:: Supplied material ::
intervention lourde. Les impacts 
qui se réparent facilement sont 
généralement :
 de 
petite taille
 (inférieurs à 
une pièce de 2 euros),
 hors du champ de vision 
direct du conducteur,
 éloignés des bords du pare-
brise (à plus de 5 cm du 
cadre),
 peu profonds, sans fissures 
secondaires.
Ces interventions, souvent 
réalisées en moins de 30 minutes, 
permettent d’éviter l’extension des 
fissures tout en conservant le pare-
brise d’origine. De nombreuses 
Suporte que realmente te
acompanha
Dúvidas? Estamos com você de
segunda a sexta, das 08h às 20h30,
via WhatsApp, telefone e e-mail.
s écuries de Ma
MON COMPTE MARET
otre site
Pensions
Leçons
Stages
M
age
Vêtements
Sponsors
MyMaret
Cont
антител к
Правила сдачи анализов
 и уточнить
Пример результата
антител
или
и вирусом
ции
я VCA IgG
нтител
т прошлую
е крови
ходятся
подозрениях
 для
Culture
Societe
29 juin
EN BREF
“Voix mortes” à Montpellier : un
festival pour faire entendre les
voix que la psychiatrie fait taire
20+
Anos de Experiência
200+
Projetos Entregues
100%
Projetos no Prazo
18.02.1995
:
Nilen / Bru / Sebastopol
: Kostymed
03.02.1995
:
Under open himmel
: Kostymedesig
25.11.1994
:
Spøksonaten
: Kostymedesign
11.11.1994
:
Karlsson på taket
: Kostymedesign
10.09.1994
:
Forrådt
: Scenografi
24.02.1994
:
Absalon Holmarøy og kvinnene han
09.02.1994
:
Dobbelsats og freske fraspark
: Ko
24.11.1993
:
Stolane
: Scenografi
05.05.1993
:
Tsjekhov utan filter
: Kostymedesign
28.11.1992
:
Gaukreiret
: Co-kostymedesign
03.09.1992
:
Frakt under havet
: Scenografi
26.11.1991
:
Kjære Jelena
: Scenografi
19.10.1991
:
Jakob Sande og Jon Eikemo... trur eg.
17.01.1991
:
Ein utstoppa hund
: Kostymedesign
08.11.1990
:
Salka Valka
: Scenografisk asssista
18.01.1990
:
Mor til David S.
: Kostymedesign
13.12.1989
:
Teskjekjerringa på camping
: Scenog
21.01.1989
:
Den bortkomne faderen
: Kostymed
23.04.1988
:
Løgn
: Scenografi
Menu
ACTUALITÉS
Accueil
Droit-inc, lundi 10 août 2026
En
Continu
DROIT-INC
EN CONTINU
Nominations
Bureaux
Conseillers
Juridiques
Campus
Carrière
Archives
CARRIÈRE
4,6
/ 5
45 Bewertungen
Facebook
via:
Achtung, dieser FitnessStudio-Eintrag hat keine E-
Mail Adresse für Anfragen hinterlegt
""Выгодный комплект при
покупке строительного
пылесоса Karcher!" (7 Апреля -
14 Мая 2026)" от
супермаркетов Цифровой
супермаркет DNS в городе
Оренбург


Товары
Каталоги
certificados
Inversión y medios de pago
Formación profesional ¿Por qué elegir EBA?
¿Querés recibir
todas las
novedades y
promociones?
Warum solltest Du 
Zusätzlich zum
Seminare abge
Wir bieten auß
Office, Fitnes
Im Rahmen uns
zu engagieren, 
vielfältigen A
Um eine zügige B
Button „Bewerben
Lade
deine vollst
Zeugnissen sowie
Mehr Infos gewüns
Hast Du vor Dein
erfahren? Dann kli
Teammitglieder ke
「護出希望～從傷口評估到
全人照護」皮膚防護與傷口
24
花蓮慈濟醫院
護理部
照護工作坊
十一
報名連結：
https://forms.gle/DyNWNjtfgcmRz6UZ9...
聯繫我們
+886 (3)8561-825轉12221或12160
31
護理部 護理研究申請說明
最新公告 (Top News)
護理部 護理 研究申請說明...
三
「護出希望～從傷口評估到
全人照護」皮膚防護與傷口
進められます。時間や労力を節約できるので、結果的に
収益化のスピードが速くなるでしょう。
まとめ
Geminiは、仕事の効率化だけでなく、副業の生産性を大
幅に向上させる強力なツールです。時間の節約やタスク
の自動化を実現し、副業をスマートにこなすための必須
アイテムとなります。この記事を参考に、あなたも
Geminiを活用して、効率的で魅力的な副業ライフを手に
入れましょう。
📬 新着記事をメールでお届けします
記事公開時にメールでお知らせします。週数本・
---
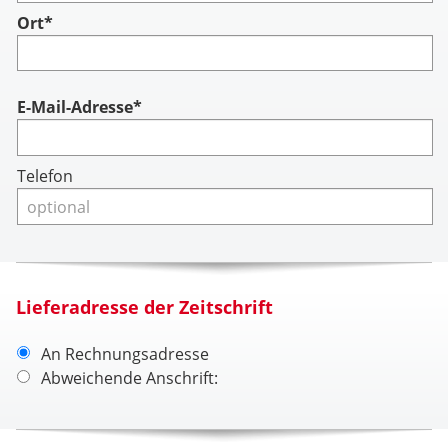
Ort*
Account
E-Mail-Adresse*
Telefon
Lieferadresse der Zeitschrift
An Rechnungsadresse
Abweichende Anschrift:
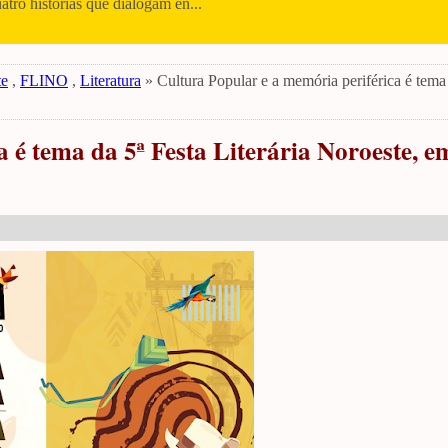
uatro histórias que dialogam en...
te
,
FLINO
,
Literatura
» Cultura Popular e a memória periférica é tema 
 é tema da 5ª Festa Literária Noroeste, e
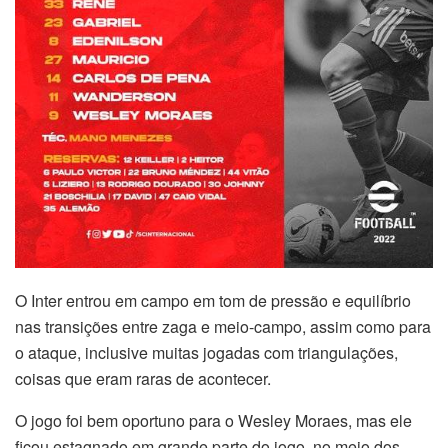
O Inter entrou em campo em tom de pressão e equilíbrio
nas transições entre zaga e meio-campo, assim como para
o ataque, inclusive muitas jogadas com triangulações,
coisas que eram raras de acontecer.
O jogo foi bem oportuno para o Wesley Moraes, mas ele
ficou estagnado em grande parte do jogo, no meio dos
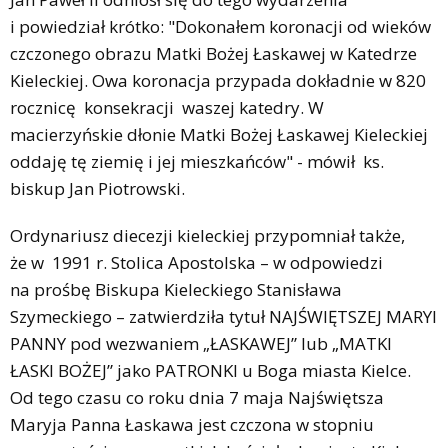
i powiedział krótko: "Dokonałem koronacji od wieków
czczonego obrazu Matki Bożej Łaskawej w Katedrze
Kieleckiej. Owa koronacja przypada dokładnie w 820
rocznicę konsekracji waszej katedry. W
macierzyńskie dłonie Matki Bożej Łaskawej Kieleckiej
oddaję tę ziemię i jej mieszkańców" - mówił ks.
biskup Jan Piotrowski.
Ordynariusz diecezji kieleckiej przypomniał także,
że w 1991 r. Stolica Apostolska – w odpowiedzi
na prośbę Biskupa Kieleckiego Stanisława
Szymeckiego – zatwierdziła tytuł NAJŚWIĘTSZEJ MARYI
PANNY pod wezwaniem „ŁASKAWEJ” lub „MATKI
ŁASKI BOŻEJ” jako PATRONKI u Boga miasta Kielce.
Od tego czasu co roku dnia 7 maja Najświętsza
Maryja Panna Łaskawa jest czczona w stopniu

:: Work to complete ::
When you reach the line in the material above that holds "intervention lourde. Les impacts", begin reproducing lines exactly, and stop after the line that holds "Ein utstoppa hund".

:: Answer section ::
intervention lourde. Les impacts 
qui se réparent facilement sont 
généralement :
 de 
petite taille
 (inférieurs à 
une pièce de 2 euros),
 hors du champ de vision 
direct du conducteur,
 éloignés des bords du pare-
brise (à plus de 5 cm du 
cadre),
 peu profonds, sans fissures 
secondaires.
Ces interventions, souvent 
réalisées en moins de 30 minutes, 
permettent d’éviter l’extension des 
fissures tout en conservant le pare-
brise d’origine. De nombreuses 
Suporte que realmente te
acompanha
Dúvidas? Estamos com você de
segunda a sexta, das 08h às 20h30,
via WhatsApp, telefone e e-mail.
s écuries de Ma
MON COMPTE MARET
otre site
Pensions
Leçons
Stages
M
age
Vêtements
Sponsors
MyMaret
Cont
антител к
Правила сдачи анализов
 и уточнить
Пример результата
антител
или
и вирусом
ции
я VCA IgG
нтител
т прошлую
е крови
ходятся
подозрениях
 для
Culture
Societe
29 juin
EN BREF
“Voix mortes” à Montpellier : un
festival pour faire entendre les
voix que la psychiatrie fait taire
20+
Anos de Experiência
200+
Projetos Entregues
100%
Projetos no Prazo
18.02.1995
:
Nilen / Bru / Sebastopol
: Kostymed
03.02.1995
:
Under open himmel
: Kostymedesig
25.11.1994
:
Spøksonaten
: Kostymedesign
11.11.1994
:
Karlsson på taket
: Kostymedesign
10.09.1994
:
Forrådt
: Scenografi
24.02.1994
:
Absalon Holmarøy og kvinnene han
09.02.1994
:
Dobbelsats og freske fraspark
: Ko
24.11.1993
:
Stolane
: Scenografi
05.05.1993
:
Tsjekhov utan filter
: Kostymedesign
28.11.1992
:
Gaukreiret
: Co-kostymedesign
03.09.1992
:
Frakt under havet
: Scenografi
26.11.1991
:
Kjære Jelena
: Scenografi
19.10.1991
:
Jakob Sande og Jon Eikemo... trur eg.
17.01.1991
:
Ein utstoppa hund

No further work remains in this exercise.